One example of such a tool would be the news feed in the Trading 212 PRO platform – it provides information on what is happening in terms of planned and unplanned news events that influence the markets. A purely technical trader wouldn’t bother with that as s/he relies only on indicators to determine entry and exit points, but for anyone trading shorter timeframes, they would definitely add something to the picture. It’s up to you to test both and find the exact predictability you feel they provide.

Setting Targets in Trading 2

A more direct example of a target has to do with something many traders overlook – the size of their deposit. Although trading on margin gives you the chance to trade volumes larger than what you’ve put into your account, that doesn’t mean you should expect to double it every day with genius trades. Just for comparison – until several years ago, banks offered interest rates on deposits of around 3-4% annually and that was considered a nice return, as long as inflation was lower than that level. Successful hedge funds bang the drum if they manage anything above 20-30%.

Of course an individual investor can turn over their deposit many more times and make “sell” positions far more freely than these institutions, respectively the potential for profits is far greater, but so is the risk. So this should be one of the first things you do – set a target for yourself and risk according to your deposit. Compounding profits and increasing the room for error is what trading is all about, not a constant 100% win ratio.
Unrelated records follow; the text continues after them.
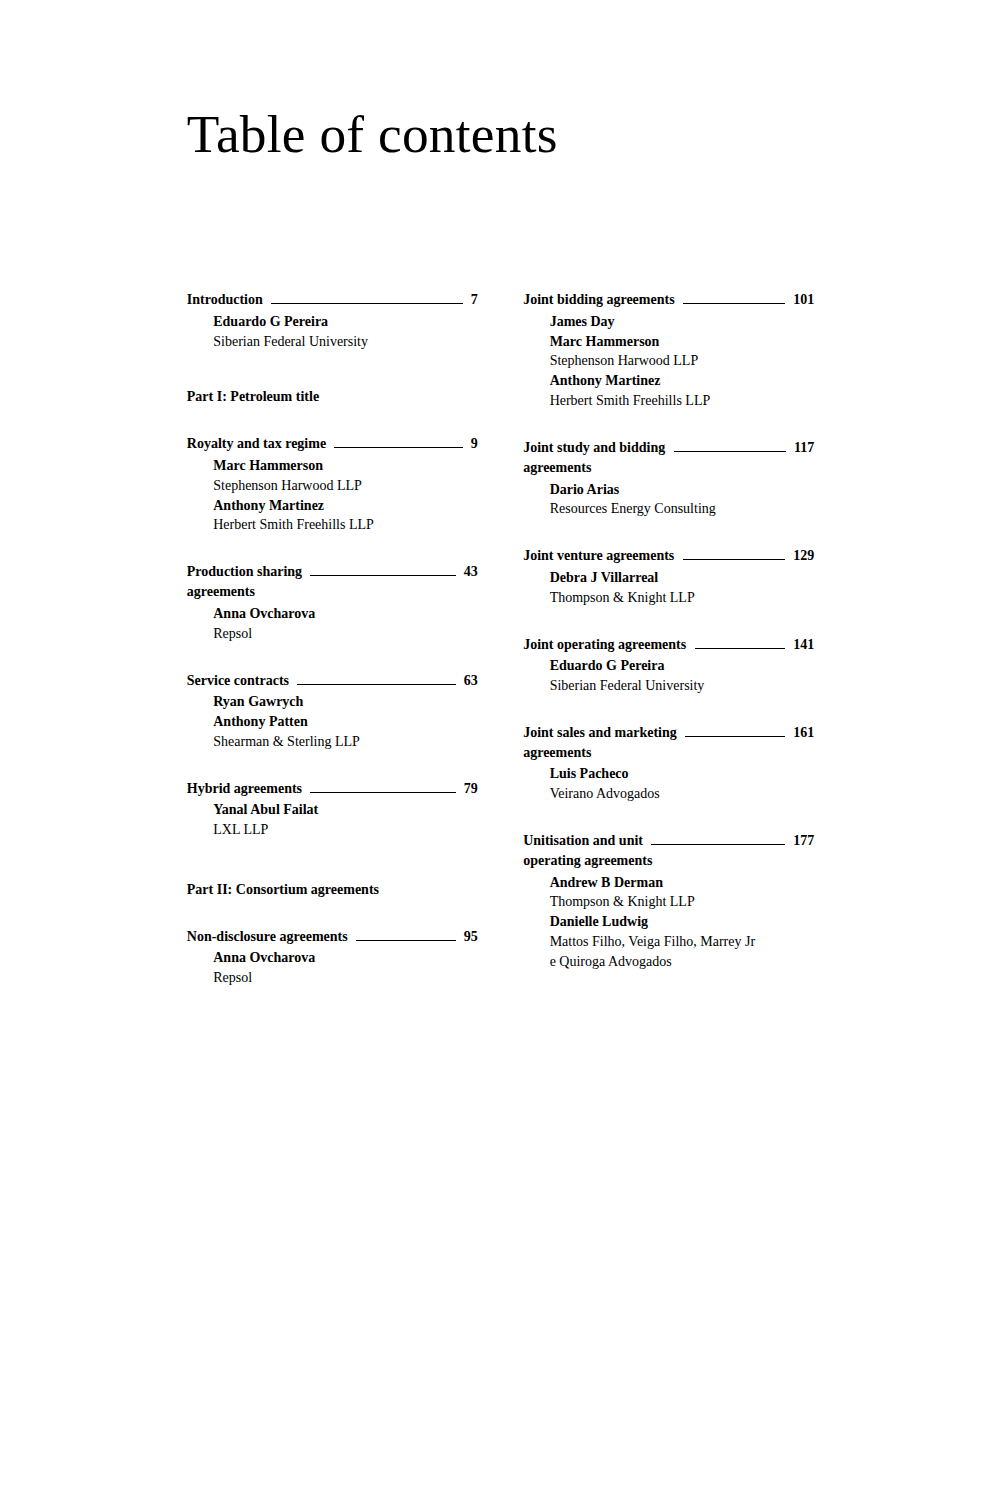Table of contents
Introduction 7
Eduardo G Pereira
Siberian Federal University
Part I: Petroleum title
Royalty and tax regime 9
Marc Hammerson
Stephenson Harwood LLP
Anthony Martinez
Herbert Smith Freehills LLP
Production sharing 43
agreements
Anna Ovcharova
Repsol
Service contracts 63
Ryan Gawrych
Anthony Patten
Shearman & Sterling LLP
Hybrid agreements 79
Yanal Abul Failat
LXL LLP
Part II: Consortium agreements
Non-disclosure agreements 95
Anna Ovcharova
Repsol
Joint bidding agreements 101
James Day
Marc Hammerson
Stephenson Harwood LLP
Anthony Martinez
Herbert Smith Freehills LLP
Joint study and bidding 117
agreements
Dario Arias
Resources Energy Consulting
Joint venture agreements 129
Debra J Villarreal
Thompson & Knight LLP
Joint operating agreements 141
Eduardo G Pereira
Siberian Federal University
Joint sales and marketing 161
agreements
Luis Pacheco
Veirano Advogados
Unitisation and unit 177
operating agreements
Andrew B Derman
Thompson & Knight LLP
Danielle Ludwig
Mattos Filho, Veiga Filho, Marrey Jr
e Quiroga Advogados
The next target you should try and formulate is the number of trades you’ll be making. This is an important component and one that is closely connected with your trading system if you choose to use one. Depending on the time and effort you can devote to trading, you should predetermine either a number or range of trades you’ll be making per day, week or month. The reason for this is that overtrading is a risk, especially if you start winning or losing more than expected. If the conditions that seem suitable come around more often, then maybe something was wrong with your initial calculations.

Another target is to monitor your time and efforts. Trading is much more like a profession than many people think. Although powerful mobile apps and online tools let you perform analysis that previously took hours of pouring over data, in our fast-paced society time has turned into a scarce commodity. For someone who has a job or other main activity beside trading, a reasonable plan of how much time you’ll spend is something to prepare in advance so that you don’t start putting pressure on yourself while trading (and while resting). Pressure leads to stress, stress leads to mistakes on and off the trading charts.

By making choices about these targets you will, in the end, form your own trading style. It will be adjusted for your own risk tolerance, the time you have available, your deposit, etc. If at some point you have more time or you’ve found a better system or instrument, you can rinse and repeat with every change you try out. In any case you should always lay the wide foundations of knowledge before thinking of the towers of success.